From my research, yes, it’s a fairly universal impulse. Some of us have it worse than others, and for some people it’s a very serious problem that messes up their lives, work and relationships. For most of us, it’s an ever-present dilemma that we wrestle with. Just putting something off is not so bad; a more precise definition of procrastination is putting it off knowing that doing so will bite you later.

Why do people procrastinate?

Each of us has his or her own answer—in my case, I probably have 200 answers. A lot of times I do it because I’m afraid of the project, not just failing but succeeding too. Other times I’m ambivalent; I don’t know what I should do at the moment so I choose to do nothing. This is even observable in the animal world; sometimes when a bird encounters a rival, they don’t fight or flee, they just peck at the ground.

Is it ever straight-up laziness?

I would strongly make the case that procrastination has very little to do with laziness; that’s a big-time misconception that I hope to help dispel. Most procrastinators are very busy and active people, and since they can’t be busy and active on the right thing, they go do the wrong thing instead. There’s a great line [from writer Robert Benchley]: “Anyone can do any amount of work, provided it isn’t the work he’s supposed to be doing at that moment.”

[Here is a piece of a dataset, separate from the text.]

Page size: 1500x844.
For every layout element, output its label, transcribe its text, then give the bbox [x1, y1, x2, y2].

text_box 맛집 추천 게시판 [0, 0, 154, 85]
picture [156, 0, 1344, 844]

How can procrastination-prone people do the work they’re supposed to do?

You could go to any library and find bookshelves full of books about curing procrastination. There are all sorts of hacks to address it—like setting up the night before, or the Pomodoro Technique where you reward yourself for work with breaks. All this is proof of how freaked out we are about procrastination, but we shouldn’t be. Procrastinators are some of the most fascinating people in the world.